* **ITEMS FOURNIS**:
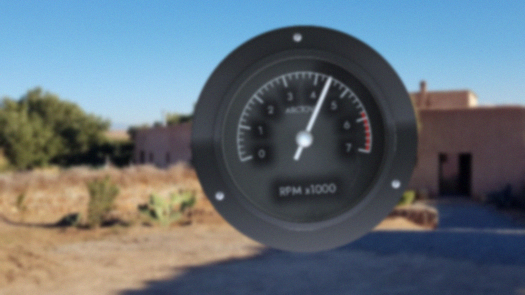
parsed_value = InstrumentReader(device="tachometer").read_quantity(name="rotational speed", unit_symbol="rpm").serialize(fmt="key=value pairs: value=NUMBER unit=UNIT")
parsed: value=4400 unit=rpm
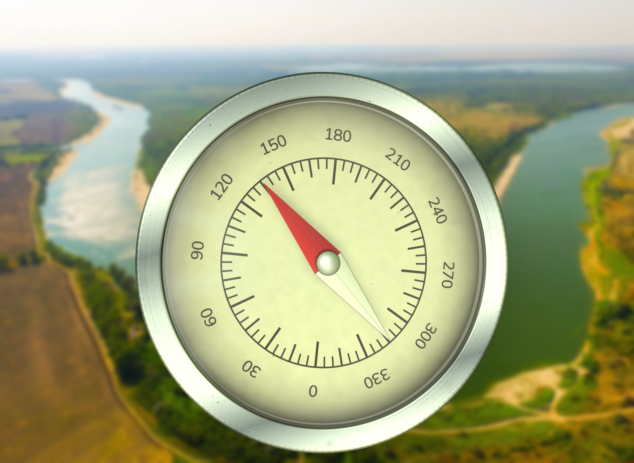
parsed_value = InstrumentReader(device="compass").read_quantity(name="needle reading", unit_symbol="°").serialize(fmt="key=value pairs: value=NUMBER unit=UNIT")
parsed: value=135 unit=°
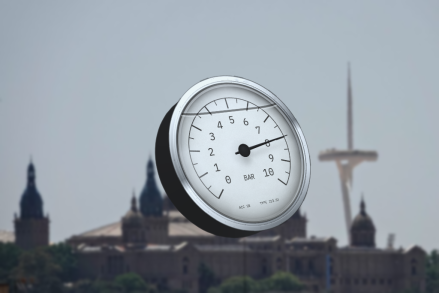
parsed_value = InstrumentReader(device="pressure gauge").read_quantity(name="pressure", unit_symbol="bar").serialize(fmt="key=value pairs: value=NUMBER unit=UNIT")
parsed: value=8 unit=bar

--

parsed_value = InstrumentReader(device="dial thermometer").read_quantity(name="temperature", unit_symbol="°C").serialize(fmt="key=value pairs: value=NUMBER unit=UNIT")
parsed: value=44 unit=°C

* **CONSIGNE**: Indiquez combien de lignes des items contiennent la chaîne "reading", en respectant la casse, et donnez uniquement ce nombre.

* **RÉSULTAT**: 1